[Work instruction] In the passage on Christmas trees in early North America, where was a tree displayed in 1804?

[Text for analysis]
Christmas trees were seldom used during the early years of the British
Colonies in North America. Although emigrants from northern Europe brought their
tradition of displaying Christmas trees during the celebration of Christmas to
North America, it wasn't until Hessians joined the British
forces during the Revolutionary war that there was an increased use of decorated
Christmas trees (2).
The Hessians were reported to have set up Christmas trees in the homes of
families where they stayed. They were also noted for their festive Christmas
celebrations, which are reported to have led to their defeat by General George
Washington at Trenton, NJ on December 26, 1776. Among the earliest documented
use of decorated Christmas trees in North America are a decorated and
illuminated Christmas tree that was set up in a German commander's home to the
north of Montreal, Canada in 1781 and a tree that was displayed at Fort
Dearborn, MI in 1804.

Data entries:
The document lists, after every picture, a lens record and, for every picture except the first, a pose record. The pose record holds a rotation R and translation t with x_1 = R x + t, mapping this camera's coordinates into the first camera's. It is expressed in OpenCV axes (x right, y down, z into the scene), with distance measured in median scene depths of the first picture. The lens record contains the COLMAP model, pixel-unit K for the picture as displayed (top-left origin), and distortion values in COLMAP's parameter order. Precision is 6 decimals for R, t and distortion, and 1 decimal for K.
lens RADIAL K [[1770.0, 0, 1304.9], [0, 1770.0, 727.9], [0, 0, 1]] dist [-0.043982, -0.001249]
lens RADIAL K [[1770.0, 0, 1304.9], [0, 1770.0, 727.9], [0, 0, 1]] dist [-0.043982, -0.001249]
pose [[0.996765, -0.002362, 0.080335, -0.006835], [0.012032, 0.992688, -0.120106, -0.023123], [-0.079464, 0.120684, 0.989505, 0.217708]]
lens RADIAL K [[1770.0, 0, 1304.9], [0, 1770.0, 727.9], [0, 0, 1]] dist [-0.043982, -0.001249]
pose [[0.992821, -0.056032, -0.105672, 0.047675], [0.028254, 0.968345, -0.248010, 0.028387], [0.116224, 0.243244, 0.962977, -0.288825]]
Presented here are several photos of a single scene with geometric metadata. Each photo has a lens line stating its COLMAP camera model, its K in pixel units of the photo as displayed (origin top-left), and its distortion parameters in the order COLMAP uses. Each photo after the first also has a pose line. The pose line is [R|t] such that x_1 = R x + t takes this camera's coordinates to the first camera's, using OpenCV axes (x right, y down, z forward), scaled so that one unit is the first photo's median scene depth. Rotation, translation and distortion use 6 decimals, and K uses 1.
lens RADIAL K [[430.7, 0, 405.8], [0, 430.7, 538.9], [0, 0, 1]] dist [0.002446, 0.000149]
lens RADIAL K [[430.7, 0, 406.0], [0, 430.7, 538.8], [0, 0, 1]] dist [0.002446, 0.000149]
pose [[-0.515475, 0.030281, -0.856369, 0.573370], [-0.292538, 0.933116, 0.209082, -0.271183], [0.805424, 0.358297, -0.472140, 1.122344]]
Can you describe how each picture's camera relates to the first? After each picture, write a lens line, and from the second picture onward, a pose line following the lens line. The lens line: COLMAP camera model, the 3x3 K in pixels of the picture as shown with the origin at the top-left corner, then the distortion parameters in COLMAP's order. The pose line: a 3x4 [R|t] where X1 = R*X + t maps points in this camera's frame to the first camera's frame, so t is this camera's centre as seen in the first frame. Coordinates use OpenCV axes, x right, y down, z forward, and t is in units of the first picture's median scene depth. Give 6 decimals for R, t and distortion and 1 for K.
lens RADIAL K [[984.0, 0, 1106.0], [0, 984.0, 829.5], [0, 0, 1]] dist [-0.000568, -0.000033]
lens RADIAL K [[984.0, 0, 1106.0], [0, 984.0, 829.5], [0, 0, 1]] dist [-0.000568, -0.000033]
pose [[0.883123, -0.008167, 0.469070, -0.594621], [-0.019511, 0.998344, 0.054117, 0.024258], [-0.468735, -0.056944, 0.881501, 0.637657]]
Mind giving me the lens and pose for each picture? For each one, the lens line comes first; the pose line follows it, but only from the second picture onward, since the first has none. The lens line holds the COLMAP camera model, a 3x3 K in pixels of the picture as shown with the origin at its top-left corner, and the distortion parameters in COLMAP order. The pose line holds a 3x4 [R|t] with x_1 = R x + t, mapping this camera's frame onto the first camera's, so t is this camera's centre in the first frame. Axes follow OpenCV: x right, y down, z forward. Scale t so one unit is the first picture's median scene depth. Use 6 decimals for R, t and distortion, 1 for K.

[Answer to this exercise] Fort Dearborn, MI